Teaching AI to learn speech the way children do
A collaboration between the Facebook AI Research (FAIR) group and the Paris Sciences & Lettres University, with additional sponsorship from Microsoft Research, to challenge other researchers to teach AI systems to learn speech in a way that more closely resembles how young children learn. The ZeroSpeech 2019 challenge (which builds on previous efforts in 2015 and 2017) asks participants to build a speech synthesizer using only audio input, without any text or phonetic labels. The challenge’s central task is to build an AI system that can discover, in an unknown language, the machine equivalent of text of phonetic labels and use them to re-synthesize a sentence in a given voice.

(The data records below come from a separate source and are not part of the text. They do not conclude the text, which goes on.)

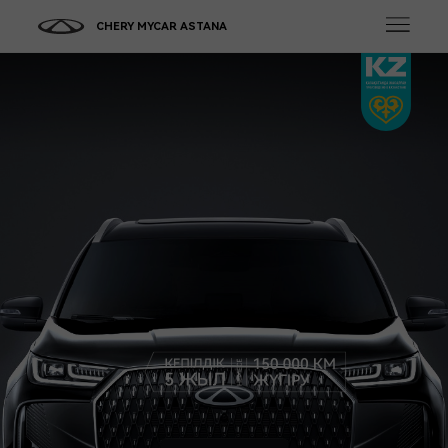
CHERY MYCAR ASTANA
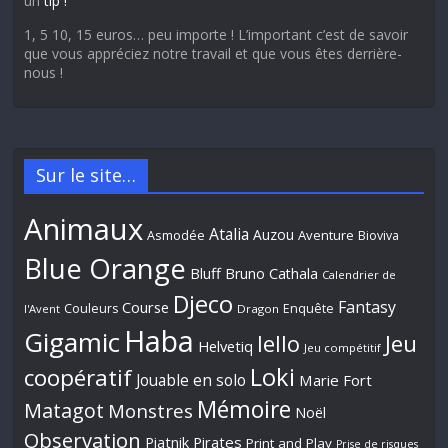
un
tip !
1, 5 10, 15 euros… peu importe ! L’important c’est de savoir
que vous appréciez notre travail et que vous êtes derrière-
nous !
Sur le site…
Animaux
Atalia
Auzou
Aventure
Asmodée
Bioviva
Blue Orange
Bluff
Bruno Cathala
Calendrier de
Djeco
Fantasy
Course
Couleurs
Enquête
l'Avent
Dragon
Haba
Gigamic
Jeu
Iello
Helvetiq
Jeu compétitif
Loki
coopératif
Jouable en solo
Marie Fort
Mémoire
Matagot
Monstres
Noël
Observation
Piatnik
Pirates
Print and Play
Prise de risques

Essentially, the system must discover its own discrete “orthographic” notation, which may or may not correspond to linguistically defined subword units like consonants, vowels, and syllables. Participants are provided with raw audio, as well as a baseline system with one component that performs subword discovery and another for speech synthesis. Participants can either replace the baseline with a new end-to-end system or improve one of the baseline’s components in order to generate a higher-quality waveform.
Entries will be evaluated based on the bit rate of the discovered set of labels and the overall waveform quality. Submissions are due March 15. Teams with the top-scoring or most innovative papers will be selected for presentation at the Interspeech conference in September.